Recreational vehicle specialist Winnebago Industries (WGO 1.67%) has been a leader in the RV industry for a long time, and it has gone through plenty of up and down cycles in the business. The price of fuel is a key component in demand for RVs, and with gasoline as cheap as it's been in years, rival Thor Industries (THO 3.75%) had reported solid revenue gains earlier in March. Coming into Thursday's fiscal second-quarter financial report, Winnebago investors wanted to see the same pace of growth. But even though earnings did better than expected, Winnebago's sales dropped, raising some concerns about whether the company is taking full advantage of favorable industry conditions. Let's take a closer look at Winnebago's latest results and what they say about what's down the road for the RV manufacturer.
Winnebago mixes it up
Winnebago's fiscal second-quarter results gave a mixed impression of how well the company is doing in the eyes of investors. Revenue once again posted a substantial decline, falling almost 4% to $225.7 million and confounding expectations for roughly flat performance compared to the previous year's quarter. On the positive side, net income jumped 16% to $9.4 million, and the resulting earnings of $0.35 per share topped the consensus forecast by $0.02 per share.
Looking at Winnebago's detailed metrics, investors could see a major shift in the products that customers are buying. Large Class A RVs saw an increase of 3% in deliveries during the quarter, which is a far cry from the double-digit percentage declines that Winnebago has seen at the larger end of its product line in past quarters. By contrast, formerly strong demand for smaller Class B and C motorhomes gave way to delivery declines, including a 7% drop for Class B and a decline of 8% in the Class C arena. Travel trailer and fifth-wheel sales once again posted huge gains that sent towable deliveries up 58%, but that wasn't enough to outweigh the greater impact on overall revenue of the total 3% drop in motor home deliveries.

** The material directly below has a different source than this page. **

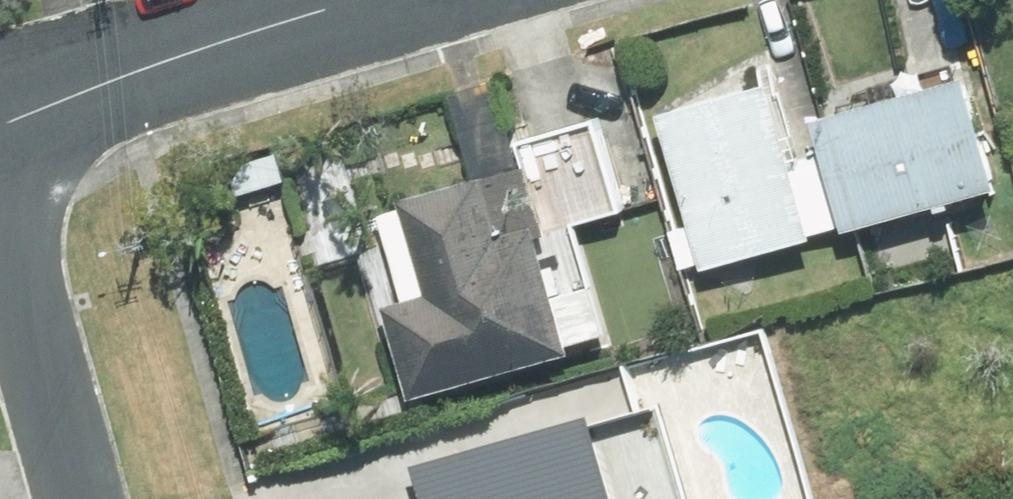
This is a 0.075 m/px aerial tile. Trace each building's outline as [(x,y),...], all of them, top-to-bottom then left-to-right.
[(978,71),(825,113),(855,220),(1007,178),(978,71)] [(785,77),(667,114),(699,218),(675,225),(689,270),(831,226),(785,77)] [(589,283),(572,225),(632,208),(606,116),(529,138),(537,165),(498,176),(386,209),(411,298),(398,302),(422,388),(481,372),(535,356),(621,331),(606,278),(589,283)] [(306,177),(300,148),(195,169),(201,199),(306,177)] [(788,318),(711,341),(725,391),(803,368),(788,318)] [(608,418),(544,439),(427,475),(435,498),(633,498),(608,418)]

Backlog figures also shifted from past patterns. Motor home backlogs rose 23% to 2,792 units, and towables backlogs climbed 29% to 168 units. Measured in potential revenue, the key motorhome backlog figure climbed by a sixth to $253.5 million, representing more than a full quarter's worth of sales.
Winnebago also continued to see benefits on the margin front. Gross margins were up almost a full percentage point, and stable operating expenses helped push most of that benefit down to the bottom line. In particular, a decline in overhead costs played a key role in keeping the company's expenses under control.
New Winnebago CEO Michael Happe expressed his confidence in the company, but he also wasn't comfortable with the results. "While we are pleased with the improved profitability delivered this quarter and the strong continued momentum of our towables business," Happe said, "we are mindful of lower motorized revenues against the industry's strong fundamentals."
Can Winnebago rev up?
Still, Happe is confident in Winnebago's longer-term prospects. "With the success of recent new products, a current robust backlog, and ongoing investments in new systems and facilities," the CEO said, "we believe we have a strong foundation to continue to build future value."
The big question that Winnebago will have to address is how it can catch up to the better performance of its peers. Thor Industries saw relatively weak growth in its towable business, but the company posted 37% higher sales in its motorized RV segment. Some of that performance came from accelerated shipments that had a one-time calendar effect, but Thor's success makes it necessary for Winnebago to find ways to match it and eventually exceed it.
Winnebago investors seemed generally satisfied with the RV maker's performance, and the stock traded up about 1.5% at midday following the announcement. Nevertheless, to mount a full recovery, Winnebago needs to prove that it can take full advantage of favorable industry conditions before they start to fade and move closer to normal.